ものすごくサラサラしており、まるで女性の髪の毛を撫でているのかのようです(笑)
トラウザーズの肌へのタッチも心地よく、スーツは「何よりも着心地を重視したい!」という方にオススメです。
生地表面にはキレイなツヤが出る為、動いた際にできる生地のドレープが美しく見え、上品な印象を感じさせてくれます。
但しその反面、生地の耐久性が弱いというデメリットを抱えています^^;
もちろんタテヨコ双糸ですので、ある程度耐久性は確保されてはいますが、それでも週に何度も着用するのはオススメできません。
あくまでローテーションの1着として使い、1日着用したら2~3日休ませるのが望ましいです。
※普段スーツ着ないけど、月に数回だけ着るよという人に適していると思います。
尚、既製品ではSuper 160’sクラスの生地は、滅多に使われません。
これは耐久性の面と、価格が高くなり販売が難しい点を懸念しているからでしょう。
それゆえに出来上がるスーツは格別の高級感があり、それを着て過ごす1日には特別感がありますよ^^
アリストンの生地という個性も希少性がありますしね!
特別感があるという点では、ディナージャケット(タキシード)に仕立てるのも良いかもです!
特長③シャークスキン(綾織り)

今回僕が選んだ生地の色柄は、グレーのシャークスキンです。
「サメの肌」という意味で、サメの皮膚のように斜めに入った細かいジグザグの線が特長的な柄です。
これは綾織りで織られています。
綾織りで織られている為、特長②で挙げたように肌触りが滑らかで、生地表面にキレイなツヤが出ます。
着用によるシワは、平織りと比べれば入りやすいのですが・・・
これは逆に見ると「シワが抜けやすい」という優位点。
アイロンのスチームで簡単にシワを取り除くことが可能です。またクリースの復元も簡単ですよ^^
適度な着用ペースを守り、定期的にアイロンでお手入れをしてやれば、清潔感ある見映えをキープ可能です。
余談:シャークスキンが逆綾に見えるワケ

ところで綾織りは、生地の綾目が「右上から左下」に通るのが一般的なのですが・・・
シャークスキンの綾目は「左上から右下」に通って見える事が多いです。これずっと何でなんだろう?と疑問でした^^;
シャークスキンは組織としては2/2の綾織りなのですが、
どうやら2色の糸が1本交互にタテヨコ共に配列されている為、左上から右下に向かった柄が表れているように見えるようです。

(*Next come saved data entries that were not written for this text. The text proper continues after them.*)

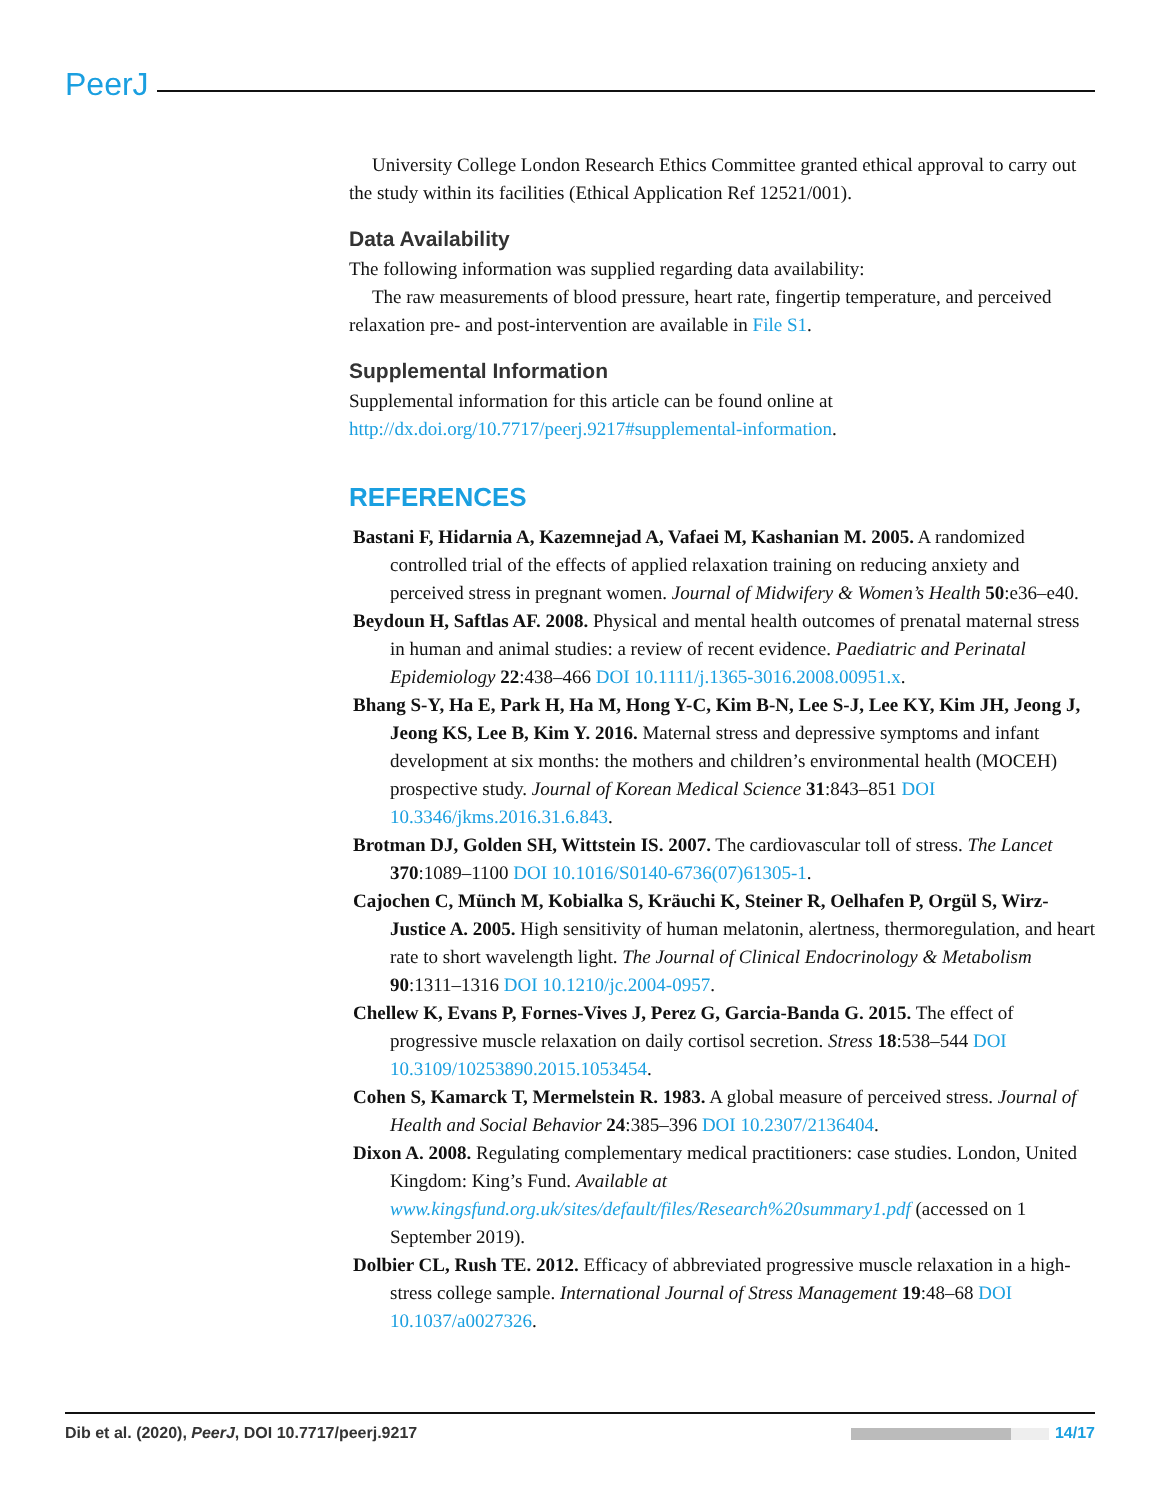PeerJ
University College London Research Ethics Committee granted ethical approval to carry out the study within its facilities (Ethical Application Ref 12521/001).
Data Availability
The following information was supplied regarding data availability:
The raw measurements of blood pressure, heart rate, fingertip temperature, and perceived relaxation pre- and post-intervention are available in File S1.
Supplemental Information
Supplemental information for this article can be found online at http://dx.doi.org/10.7717/peerj.9217#supplemental-information.
REFERENCES
Bastani F, Hidarnia A, Kazemnejad A, Vafaei M, Kashanian M. 2005. A randomized controlled trial of the effects of applied relaxation training on reducing anxiety and perceived stress in pregnant women. Journal of Midwifery & Women’s Health 50:e36–e40.
Beydoun H, Saftlas AF. 2008. Physical and mental health outcomes of prenatal maternal stress in human and animal studies: a review of recent evidence. Paediatric and Perinatal Epidemiology 22:438–466 DOI 10.1111/j.1365-3016.2008.00951.x.
Bhang S-Y, Ha E, Park H, Ha M, Hong Y-C, Kim B-N, Lee S-J, Lee KY, Kim JH, Jeong J, Jeong KS, Lee B, Kim Y. 2016. Maternal stress and depressive symptoms and infant development at six months: the mothers and children’s environmental health (MOCEH) prospective study. Journal of Korean Medical Science 31:843–851 DOI 10.3346/jkms.2016.31.6.843.
Brotman DJ, Golden SH, Wittstein IS. 2007. The cardiovascular toll of stress. The Lancet 370:1089–1100 DOI 10.1016/S0140-6736(07)61305-1.
Cajochen C, Münch M, Kobialka S, Kräuchi K, Steiner R, Oelhafen P, Orgül S, Wirz-Justice A. 2005. High sensitivity of human melatonin, alertness, thermoregulation, and heart rate to short wavelength light. The Journal of Clinical Endocrinology & Metabolism 90:1311–1316 DOI 10.1210/jc.2004-0957.
Chellew K, Evans P, Fornes-Vives J, Perez G, Garcia-Banda G. 2015. The effect of progressive muscle relaxation on daily cortisol secretion. Stress 18:538–544 DOI 10.3109/10253890.2015.1053454.
Cohen S, Kamarck T, Mermelstein R. 1983. A global measure of perceived stress. Journal of Health and Social Behavior 24:385–396 DOI 10.2307/2136404.
Dixon A. 2008. Regulating complementary medical practitioners: case studies. London, United Kingdom: King’s Fund. Available at www.kingsfund.org.uk/sites/default/files/Research%20summary1.pdf (accessed on 1 September 2019).
Dolbier CL, Rush TE. 2012. Efficacy of abbreviated progressive muscle relaxation in a high-stress college sample. International Journal of Stress Management 19:48–68 DOI 10.1037/a0027326.
Dib et al. (2020), PeerJ, DOI 10.7717/peerj.9217 14/17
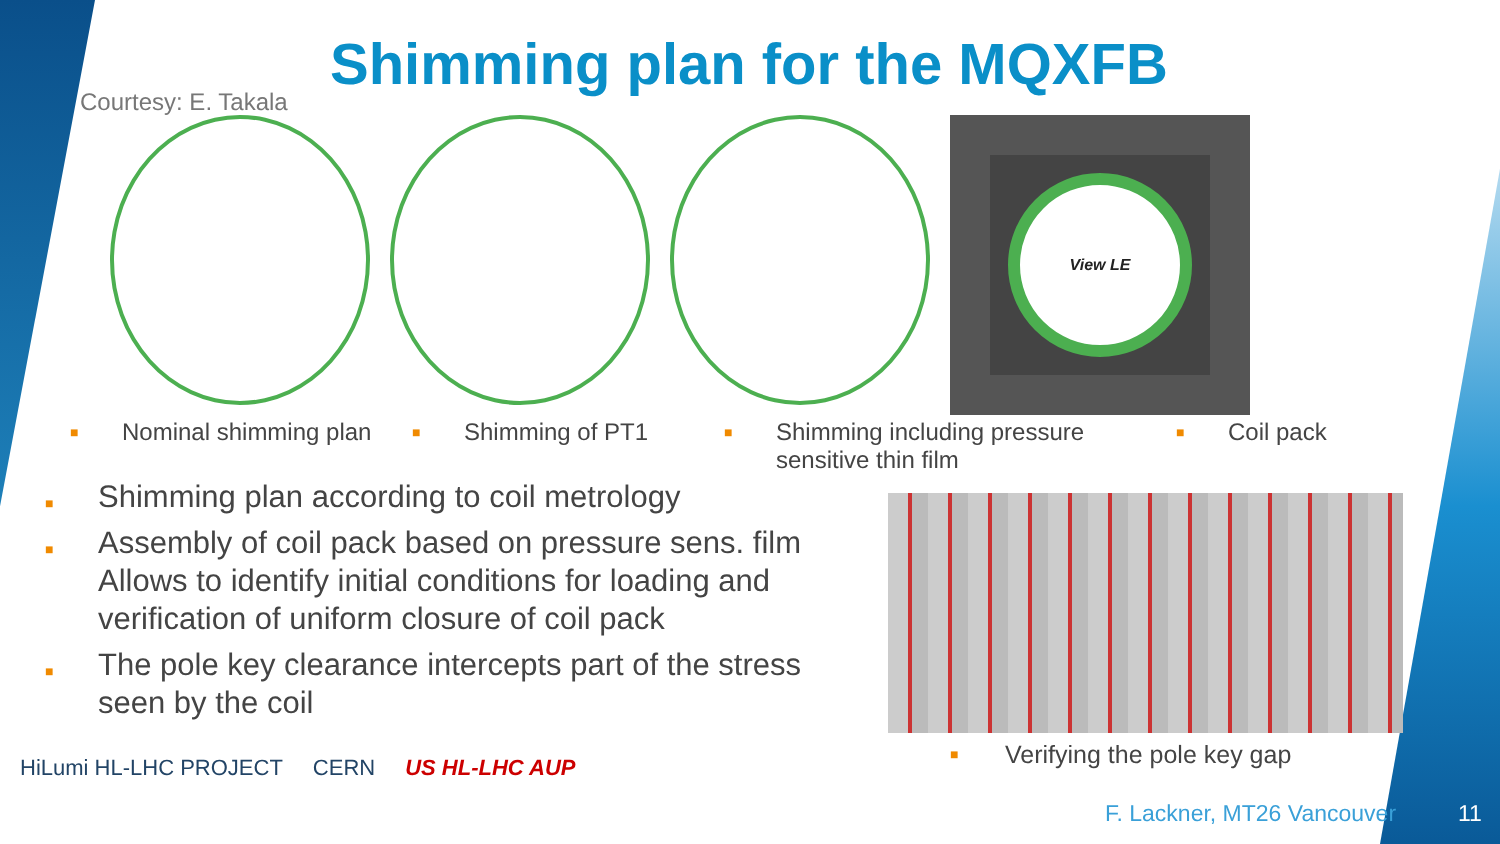Shimming plan for the MQXFB
Courtesy: E. Takala
View LE
■ Nominal shimming plan
■ Shimming of PT1
■ Shimming including pressure sensitive thin film
■ Coil pack
■ Shimming plan according to coil metrology
■ Assembly of coil pack based on pressure sens. film Allows to identify initial conditions for loading and verification of uniform closure of coil pack
■ The pole key clearance intercepts part of the stress seen by the coil
■ Verifying the pole key gap
HiLumi HL-LHC PROJECT CERN US HL-LHC AUP
F. Lackner, MT26 Vancouver 11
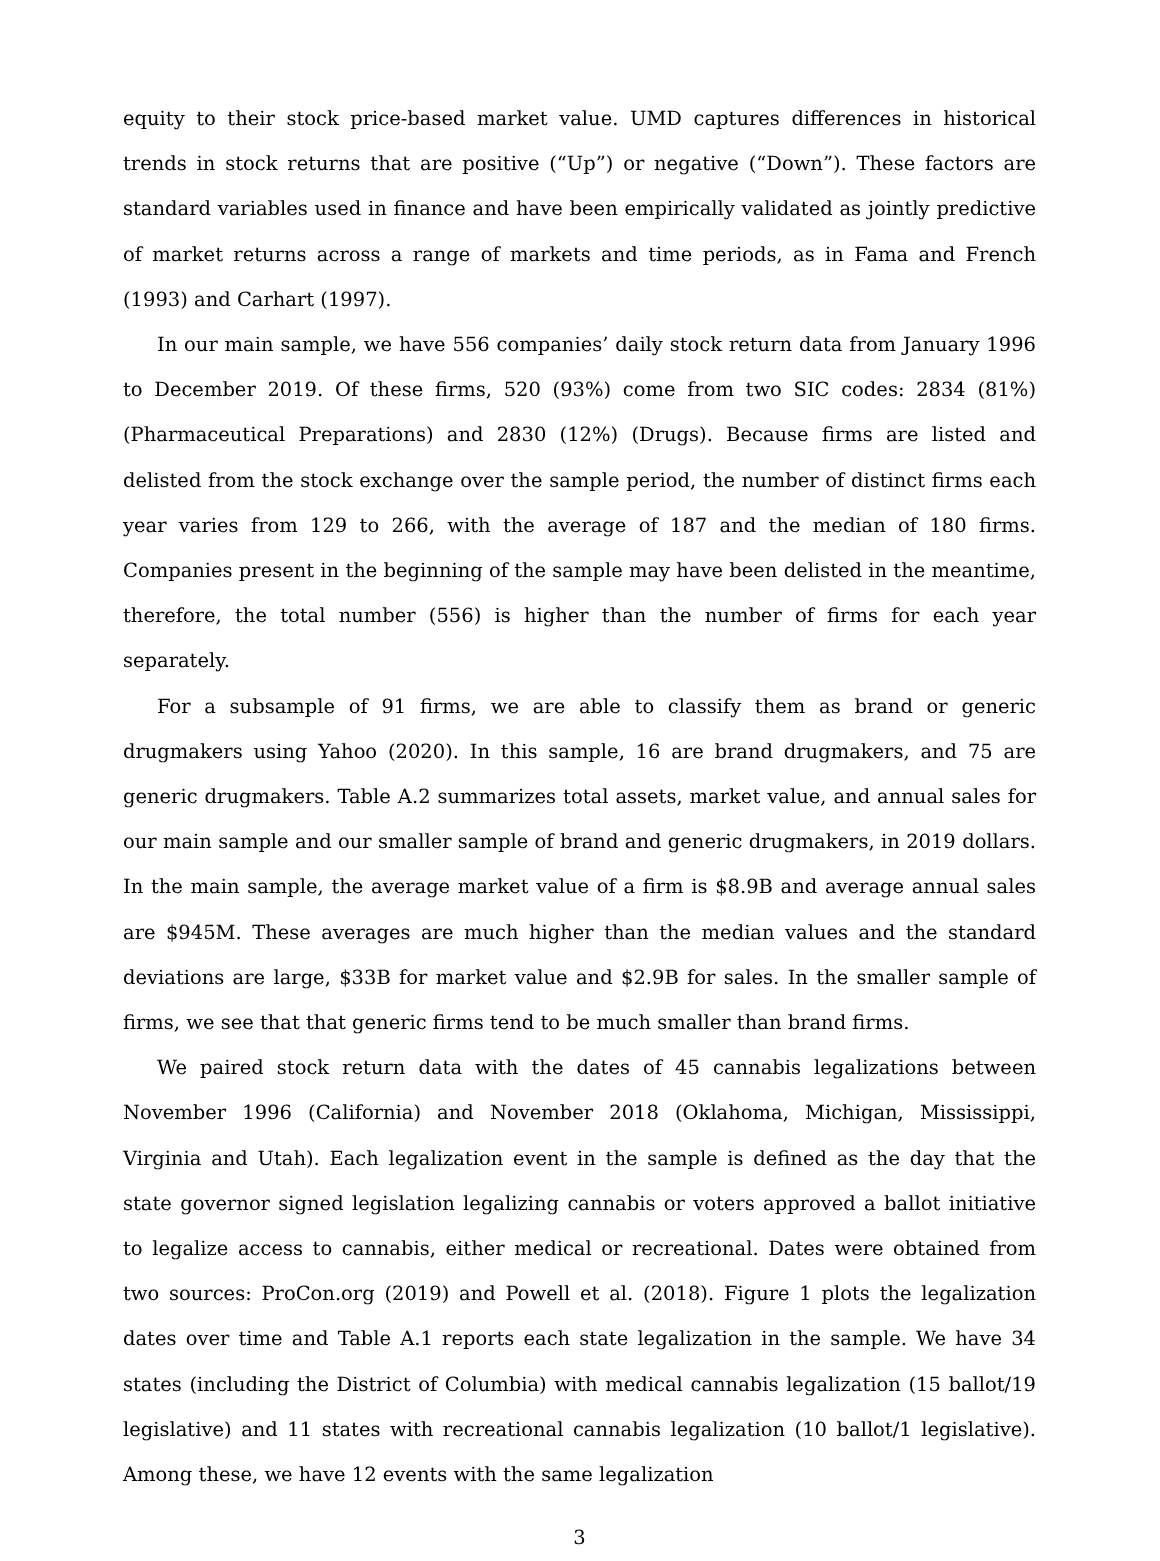equity to their stock price-based market value. UMD captures differences in historical trends in stock returns that are positive (“Up”) or negative (“Down”). These factors are standard variables used in finance and have been empirically validated as jointly predictive of market returns across a range of markets and time periods, as in Fama and French (1993) and Carhart (1997).
In our main sample, we have 556 companies’ daily stock return data from January 1996 to December 2019. Of these firms, 520 (93%) come from two SIC codes: 2834 (81%) (Pharmaceutical Preparations) and 2830 (12%) (Drugs). Because firms are listed and delisted from the stock exchange over the sample period, the number of distinct firms each year varies from 129 to 266, with the average of 187 and the median of 180 firms. Companies present in the beginning of the sample may have been delisted in the meantime, therefore, the total number (556) is higher than the number of firms for each year separately.
For a subsample of 91 firms, we are able to classify them as brand or generic drugmakers using Yahoo (2020). In this sample, 16 are brand drugmakers, and 75 are generic drugmakers. Table A.2 summarizes total assets, market value, and annual sales for our main sample and our smaller sample of brand and generic drugmakers, in 2019 dollars. In the main sample, the average market value of a firm is $8.9B and average annual sales are $945M. These averages are much higher than the median values and the standard deviations are large, $33B for market value and $2.9B for sales. In the smaller sample of firms, we see that that generic firms tend to be much smaller than brand firms.
We paired stock return data with the dates of 45 cannabis legalizations between November 1996 (California) and November 2018 (Oklahoma, Michigan, Mississippi, Virginia and Utah). Each legalization event in the sample is defined as the day that the state governor signed legislation legalizing cannabis or voters approved a ballot initiative to legalize access to cannabis, either medical or recreational. Dates were obtained from two sources: ProCon.org (2019) and Powell et al. (2018). Figure 1 plots the legalization dates over time and Table A.1 reports each state legalization in the sample. We have 34 states (including the District of Columbia) with medical cannabis legalization (15 ballot/19 legislative) and 11 states with recreational cannabis legalization (10 ballot/1 legislative). Among these, we have 12 events with the same legalization
3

出典:繊維/テキスタイル・織物名称|繊維業界検索なび「SENI-SEARCH.JP」
これがシャークスキンの織り目です。

出典:繊維/テキスタイル・織物名称|繊維業界検索なび「SENI-SEARCH.JP」
グレーとブラックの糸が1本交互に配列されています。タテ方向もヨコ方向もです。
それがわかったら、次はグレーの糸だけ見て下さいね。
グレーのヨコ糸が左から右に向かっていて、途中でグレーのタテ糸とぶつかりますよね?それによってグレーのジグザグができているんです。
左上から右下に向かった柄に見えてきませんか?
これがシャークスキンの綾目が逆に見えるマジックです。
VIVALDI 160’sは4シーズン対応生地の中で、着心地を重視したい方向けです
長くなりましたが、VIVALDI 160’sの良さをご理解頂けたでしょうか?
もう一度ポイントをまとめますね。
- 4シーズン対応、季節を問わず着用しやすい
- Super 160’sウールで着心地がとても良い
- トラウザーズの肌へのタッチが心地よい
- Super 160’sウールという特別感(既製品ほぼなし)
- タテヨコ双糸で型崩れしにくい
といった優位点を持っています^^
Super数値が高いウールのスーツは本当に着心地が良く、一度着ると忘れられない心地よさなんです。
4シーズン対応の生地はたくさんありますが、Super 160’sウールという個性を持った生地・・・となるとVIVALDI 160’sがオススメです。
来月にはアリストンの2020年春夏生地がテーラーで見られると思いますので、ぜひチェックしてみてくださいね!